Input for this task:

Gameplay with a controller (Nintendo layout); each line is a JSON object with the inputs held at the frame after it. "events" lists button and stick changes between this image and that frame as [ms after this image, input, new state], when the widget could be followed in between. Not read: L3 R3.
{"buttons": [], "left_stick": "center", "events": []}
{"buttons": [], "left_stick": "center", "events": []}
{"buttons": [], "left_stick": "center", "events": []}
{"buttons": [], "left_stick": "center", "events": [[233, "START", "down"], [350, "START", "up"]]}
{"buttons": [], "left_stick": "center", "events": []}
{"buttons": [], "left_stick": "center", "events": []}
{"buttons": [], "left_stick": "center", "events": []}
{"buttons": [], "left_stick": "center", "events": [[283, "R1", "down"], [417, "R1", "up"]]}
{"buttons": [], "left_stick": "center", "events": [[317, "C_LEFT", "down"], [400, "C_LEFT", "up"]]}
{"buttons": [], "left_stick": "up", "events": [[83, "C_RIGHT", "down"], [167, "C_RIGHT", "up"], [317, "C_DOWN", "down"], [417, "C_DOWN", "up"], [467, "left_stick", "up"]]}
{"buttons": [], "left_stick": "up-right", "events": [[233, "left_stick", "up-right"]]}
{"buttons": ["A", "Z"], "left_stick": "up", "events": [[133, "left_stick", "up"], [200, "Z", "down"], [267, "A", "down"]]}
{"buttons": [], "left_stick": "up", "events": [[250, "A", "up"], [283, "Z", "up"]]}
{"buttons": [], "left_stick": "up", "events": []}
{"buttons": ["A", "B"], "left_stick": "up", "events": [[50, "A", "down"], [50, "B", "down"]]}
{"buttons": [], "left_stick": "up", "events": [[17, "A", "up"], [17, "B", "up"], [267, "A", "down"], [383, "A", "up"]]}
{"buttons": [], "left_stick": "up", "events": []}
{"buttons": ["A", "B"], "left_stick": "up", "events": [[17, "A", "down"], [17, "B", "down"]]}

What is required: Output every line of the listing exactly as written.

Solution:
Gameplay with a controller (Nintendo layout); each line is a JSON object with the inputs held at the frame after it. "events" lists button and stick changes between this image and that frame as [ms after this image, input, new state], when the widget could be followed in between. Not read: L3 R3.
{"buttons": [], "left_stick": "center", "events": []}
{"buttons": [], "left_stick": "center", "events": []}
{"buttons": [], "left_stick": "center", "events": []}
{"buttons": [], "left_stick": "center", "events": [[233, "START", "down"], [350, "START", "up"]]}
{"buttons": [], "left_stick": "center", "events": []}
{"buttons": [], "left_stick": "center", "events": []}
{"buttons": [], "left_stick": "center", "events": []}
{"buttons": [], "left_stick": "center", "events": [[283, "R1", "down"], [417, "R1", "up"]]}
{"buttons": [], "left_stick": "center", "events": [[317, "C_LEFT", "down"], [400, "C_LEFT", "up"]]}
{"buttons": [], "left_stick": "up", "events": [[83, "C_RIGHT", "down"], [167, "C_RIGHT", "up"], [317, "C_DOWN", "down"], [417, "C_DOWN", "up"], [467, "left_stick", "up"]]}
{"buttons": [], "left_stick": "up-right", "events": [[233, "left_stick", "up-right"]]}
{"buttons": ["A", "Z"], "left_stick": "up", "events": [[133, "left_stick", "up"], [200, "Z", "down"], [267, "A", "down"]]}
{"buttons": [], "left_stick": "up", "events": [[250, "A", "up"], [283, "Z", "up"]]}
{"buttons": [], "left_stick": "up", "events": []}
{"buttons": ["A", "B"], "left_stick": "up", "events": [[50, "A", "down"], [50, "B", "down"]]}
{"buttons": [], "left_stick": "up", "events": [[17, "A", "up"], [17, "B", "up"], [267, "A", "down"], [383, "A", "up"]]}
{"buttons": [], "left_stick": "up", "events": []}
{"buttons": ["A", "B"], "left_stick": "up", "events": [[17, "A", "down"], [17, "B", "down"]]}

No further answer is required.